Fig. 4. Effect of Location Change
From the pictures we can see that we
can generalize the rare situation through the attribute we learned.
Although we just use three-primary colors, but we can generate other
colors. We can generate the medium state of big and small, up and
middle. Its generalization ability is good because the network is a
continuous function.
Multi-input and Multi-output Test
Inspired by multi-attribute and computer input/output principle and the
difference between speech recognition and image recognition can be
represented by function, I design a network to process speech
recognition and image recognition simultaneously. It is shown in Fig. 5.
The multi-attribute network is one input, several outputs, but this
network is several inputs and several outputs. The dataset is mnist and
some downloaded speech data. The amount of speech data is small because
I can’t find larger dataset. The two task are all classification task, I
change them to regression. I concatenate the mnist and the speech data
as the input, the labels of the two datasets are also concatenated. For
simple, I choose the fully connected network which has 5 layers for my
task. The first four layers have 60 neuron units each, the last layer
has 20 because there are twenty classes(mnist:10 classes, speech
dataset:10 classes). The label is one hot encoding. When training it,
loss function is mean squared error, optimizer is adam, metrics is
accuracy(calculate the two type tasks separately). Because the shape of
mnist image is 2828 and the shape of audio is 2011, and there are 20477
audio samples which split into train data and test data by the ratio of
0.7. So the shape of train data is (14333,1004) and the shape of test
data is (6144,1004). The shape of train label is (14333,20) and the
shape of test label is (6144,20). Through test, the accuracy of image
regression on test dataset is 86.5% and the accuracy of speech
regression on test dataset is 79.8%. The accuracy will be higher when
the dataset is larger. Because the samples of mnist are larger than the
audio data, so we can input images only and make the audio input to -1.

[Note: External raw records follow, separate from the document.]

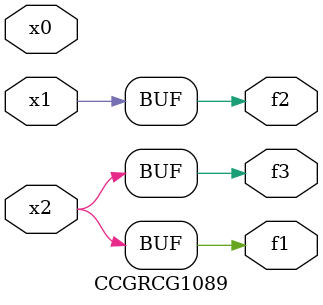
<source format=v>
module CCGRCG1089(
	input x0, x1, x2,
	output f1, f2, f3
);
	assign f1 = x2;
	assign f2 = x1;
	assign f3 = x2;
endmodule

</source>
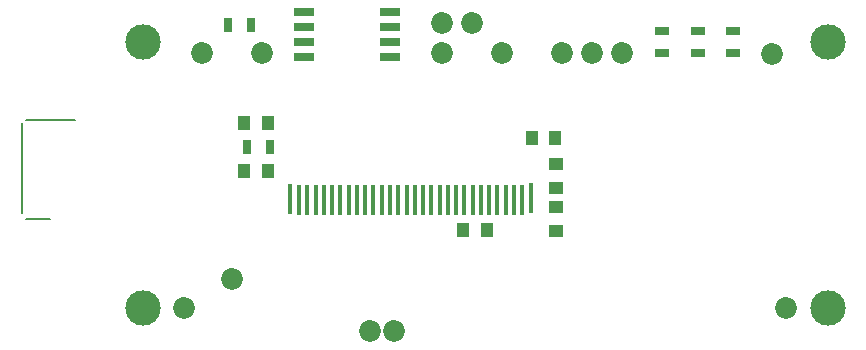
<source format=gbs>
G04 #@! TF.FileFunction,Soldermask,Bot*
%FSLAX46Y46*%
G04 Gerber Fmt 4.6, Leading zero omitted, Abs format (unit mm)*
G04 Created by KiCad (PCBNEW 4.0.7) date 03/22/18 22:29:43*
%MOMM*%
%LPD*%
G01*
G04 APERTURE LIST*
%ADD10C,0.100000*%
%ADD11C,0.150000*%
%ADD12R,0.350000X2.500000*%
%ADD13R,1.250000X1.000000*%
%ADD14R,0.700000X1.300000*%
%ADD15C,3.000000*%
%ADD16R,1.300000X0.700000*%
%ADD17R,1.000000X1.250000*%
%ADD18C,1.850000*%
%ADD19R,1.700000X0.650000*%
G04 APERTURE END LIST*
D10*
D11*
X125056880Y-79129420D02*
X120881880Y-79129420D01*
X120931880Y-87479420D02*
X122906880Y-87479420D01*
X120531880Y-79379420D02*
X120531880Y-86979420D01*
D12*
X143281880Y-85829420D03*
X144031880Y-85879420D03*
X144731880Y-85879420D03*
X145431880Y-85879420D03*
X146131880Y-85879420D03*
X146831880Y-85879420D03*
X147531880Y-85879420D03*
X148231880Y-85879420D03*
X148931880Y-85879420D03*
X149631880Y-85879420D03*
X150331880Y-85879420D03*
X151031880Y-85879420D03*
X151731880Y-85879420D03*
X152431880Y-85879420D03*
X153131880Y-85879420D03*
X153831880Y-85879420D03*
X154531880Y-85879420D03*
X155231880Y-85879420D03*
X155931880Y-85879420D03*
X156631880Y-85879420D03*
X157331880Y-85879420D03*
X158031880Y-85879420D03*
X158731880Y-85879420D03*
X159431880Y-85879420D03*
X160131880Y-85879420D03*
X160831880Y-85879420D03*
X161531880Y-85879420D03*
X162231880Y-85879420D03*
X162931880Y-85879420D03*
X163681880Y-85779420D03*
D13*
X165781880Y-88529420D03*
X165781880Y-86529420D03*
X165756880Y-82879420D03*
X165756880Y-84879420D03*
D14*
X141531880Y-81429420D03*
X139631880Y-81429420D03*
D15*
X188781880Y-72529420D03*
X188781880Y-95029420D03*
X130781880Y-72529420D03*
X130781880Y-95029420D03*
D16*
X177781880Y-71579420D03*
X177781880Y-73479420D03*
X174781880Y-71579420D03*
X174781880Y-73479420D03*
X180781880Y-71579420D03*
X180781880Y-73479420D03*
D14*
X138051880Y-71079420D03*
X139951880Y-71079420D03*
D17*
X157931880Y-88479420D03*
X159931880Y-88479420D03*
X139381880Y-79379420D03*
X141381880Y-79379420D03*
X139381880Y-83429420D03*
X141381880Y-83429420D03*
X165731880Y-80679420D03*
X163731880Y-80679420D03*
D18*
X138331880Y-92579420D03*
X158681880Y-70939420D03*
X156141880Y-70929420D03*
X161221880Y-73479420D03*
X156141880Y-73479420D03*
X140901880Y-73469420D03*
X135831880Y-73479420D03*
X184081880Y-73529420D03*
X166301880Y-73469420D03*
X171391880Y-73479420D03*
X168841880Y-73479420D03*
D19*
X144451880Y-73814420D03*
X144451880Y-72544420D03*
X144451880Y-71274420D03*
X144451880Y-70004420D03*
X151751880Y-70004420D03*
X151751880Y-71274420D03*
X151751880Y-72544420D03*
X151751880Y-73814420D03*
D18*
X152081880Y-96979420D03*
X150021880Y-96979420D03*
X185281880Y-95029420D03*
X134281880Y-95029420D03*
M02*

</source>
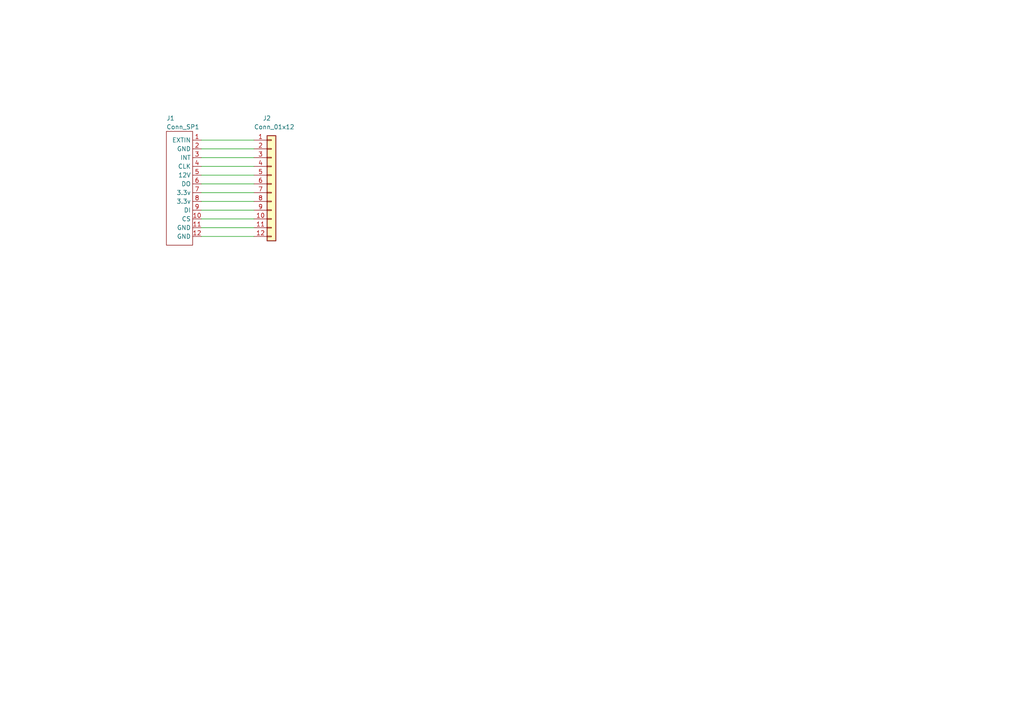
<source format=kicad_sch>
(kicad_sch (version 20211123) (generator eeschema)

  (uuid 92563de1-61c4-4e3f-8603-96474790934f)

  (paper "A4")

  


  (wire (pts (xy 58.42 58.42) (xy 73.66 58.42))
    (stroke (width 0) (type default) (color 0 0 0 0))
    (uuid 087b9502-45b7-421c-a796-aebf67b14e5b)
  )
  (wire (pts (xy 58.42 53.34) (xy 73.66 53.34))
    (stroke (width 0) (type default) (color 0 0 0 0))
    (uuid 1a260284-2f66-4f8f-ab41-090129e221c6)
  )
  (wire (pts (xy 58.42 66.04) (xy 73.66 66.04))
    (stroke (width 0) (type default) (color 0 0 0 0))
    (uuid 3febab91-6e45-4b46-8d52-11ad91611c85)
  )
  (wire (pts (xy 58.42 50.8) (xy 73.66 50.8))
    (stroke (width 0) (type default) (color 0 0 0 0))
    (uuid 418b5591-5987-40e1-9098-0264559658eb)
  )
  (wire (pts (xy 58.42 55.88) (xy 73.66 55.88))
    (stroke (width 0) (type default) (color 0 0 0 0))
    (uuid 4c955a8d-fcbe-4be8-91c7-1f9269f12510)
  )
  (wire (pts (xy 58.42 60.96) (xy 73.66 60.96))
    (stroke (width 0) (type default) (color 0 0 0 0))
    (uuid 67a6d458-005c-4ef0-9198-1a9f8f807f77)
  )
  (wire (pts (xy 58.42 43.18) (xy 73.66 43.18))
    (stroke (width 0) (type default) (color 0 0 0 0))
    (uuid 83c868cc-41b1-4e10-ac08-4d4dfbe64a47)
  )
  (wire (pts (xy 58.42 45.72) (xy 73.66 45.72))
    (stroke (width 0) (type default) (color 0 0 0 0))
    (uuid 8e5d9526-6253-4e85-ad42-c13731f6ff9c)
  )
  (wire (pts (xy 58.42 63.5) (xy 73.66 63.5))
    (stroke (width 0) (type default) (color 0 0 0 0))
    (uuid 94cf2e9a-3326-4ca4-ae03-814bc0c2e327)
  )
  (wire (pts (xy 58.42 40.64) (xy 73.66 40.64))
    (stroke (width 0) (type default) (color 0 0 0 0))
    (uuid 9b3c501b-dad9-4982-8d5b-c9a69e461fde)
  )
  (wire (pts (xy 58.42 68.58) (xy 73.66 68.58))
    (stroke (width 0) (type default) (color 0 0 0 0))
    (uuid e51a42fb-6a26-4d20-a9a8-552850a32440)
  )
  (wire (pts (xy 58.42 48.26) (xy 73.66 48.26))
    (stroke (width 0) (type default) (color 0 0 0 0))
    (uuid f20c7c3c-b320-4f89-bc6d-3e4e91a52d10)
  )

  (symbol (lib_id "Gamecube:Conn_SP1") (at 48.26 38.1 0) (unit 1)
    (in_bom yes) (on_board yes)
    (uuid 30d78a8a-040f-4f3e-aaa0-dac019e1b733)
    (property "Reference" "J1" (id 0) (at 48.26 34.29 0)
      (effects (font (size 1.27 1.27)) (justify left))
    )
    (property "Value" "Conn_SP1" (id 1) (at 48.26 36.83 0)
      (effects (font (size 1.27 1.27)) (justify left))
    )
    (property "Footprint" "GameCube:Conn_SP1" (id 2) (at 48.26 38.1 0)
      (effects (font (size 1.27 1.27)) hide)
    )
    (property "Datasheet" "" (id 3) (at 48.26 38.1 0)
      (effects (font (size 1.27 1.27)) hide)
    )
    (pin "1" (uuid 42a0dd2f-213e-4ba5-9282-5f1a2486f4da))
    (pin "10" (uuid c23a006f-46af-4d13-b89e-ff6253c4c7c4))
    (pin "11" (uuid b9b067ce-38ac-4b8a-b54c-132dbd63e06a))
    (pin "12" (uuid bf057173-9741-4001-b5ef-8295ad203027))
    (pin "2" (uuid 7f61998d-e04d-4388-b7dc-a68602295164))
    (pin "3" (uuid 66ae9f71-6157-4c5d-a73c-098667f4227b))
    (pin "4" (uuid d1ae81b4-e945-4c98-aae2-7c5c5aca713c))
    (pin "5" (uuid 0ce7f80a-c33c-41da-b4ad-c94fec0bd914))
    (pin "6" (uuid 8cc76379-50b0-4db6-920b-fcae05b66004))
    (pin "7" (uuid b8c81b2d-2762-45f6-87a5-bf7fe91502ea))
    (pin "8" (uuid 7b5fc003-35db-420f-b25d-63168474a732))
    (pin "9" (uuid 29143fa6-84f5-4bee-926c-e22b901ceb10))
  )

  (symbol (lib_id "Connector_Generic:Conn_01x12") (at 78.74 53.34 0) (unit 1)
    (in_bom yes) (on_board yes)
    (uuid ea1328d2-29be-4d36-bbe3-052d59ff791f)
    (property "Reference" "J2" (id 0) (at 76.2 34.29 0)
      (effects (font (size 1.27 1.27)) (justify left))
    )
    (property "Value" "Conn_01x12" (id 1) (at 73.66 36.83 0)
      (effects (font (size 1.27 1.27)) (justify left))
    )
    (property "Footprint" "Connector_PinHeader_2.54mm:PinHeader_2x06_P2.54mm_Vertical" (id 2) (at 78.74 53.34 0)
      (effects (font (size 1.27 1.27)) hide)
    )
    (property "Datasheet" "~" (id 3) (at 78.74 53.34 0)
      (effects (font (size 1.27 1.27)) hide)
    )
    (pin "1" (uuid 878237d8-a43e-4f0d-9a4b-f2a072d49b84))
    (pin "10" (uuid f24549d0-5224-4dbb-9140-b3420dcd67bf))
    (pin "11" (uuid e437b015-aa81-4709-9d5d-dc530b3c2bd5))
    (pin "12" (uuid 981293ff-7819-4546-95ea-deb94a5458b8))
    (pin "2" (uuid 0df390b8-f1d1-44d3-b74f-3a673a277ad9))
    (pin "3" (uuid bb6a9045-78c8-4a57-8c32-6e92004836eb))
    (pin "4" (uuid 4edde7cc-c0b0-417b-9685-ab1523b07d5d))
    (pin "5" (uuid 62d0b570-956b-425e-b1e4-82169842ac74))
    (pin "6" (uuid f17bb2ec-6cb0-4d42-b0d5-6bf7fbec1243))
    (pin "7" (uuid 146e7698-6d8d-4afb-a180-cbb61241ac13))
    (pin "8" (uuid 2ae1f89c-927f-4eef-b991-e4b8f105284d))
    (pin "9" (uuid 08e1a7aa-f4db-46c4-b87f-0adfbd2ce959))
  )

  (sheet_instances
    (path "/" (page "1"))
  )

  (symbol_instances
    (path "/30d78a8a-040f-4f3e-aaa0-dac019e1b733"
      (reference "J1") (unit 1) (value "Conn_SP1") (footprint "GameCube:Conn_SP1")
    )
    (path "/ea1328d2-29be-4d36-bbe3-052d59ff791f"
      (reference "J2") (unit 1) (value "Conn_01x12") (footprint "Connector_PinHeader_2.54mm:PinHeader_2x06_P2.54mm_Vertical")
    )
  )
)

</source>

We can add one output which indicates no input of audio when it is 1 and
there is input of audio when it is 0. By adding these changes, the
accuracy of image regression is also 86.6%. So the universal network
can also process single input. It is important to note that the accuracy
of image and audio on test data is 10% less than the accuracy of image
and audio on test data separately. Through test, we can conclude that
one network can do two(I don’t test more than two) tasks simultaneously,
the parameters are shared by the two tasks, so it is parallel
processing. I guess it can do more than two tasks simultaneously, so it
is universal neural network. When it does several tasks simultaneously,
the understanding ability increases. Because we can make decision base
on multi-dimension information, so it is more intelligent.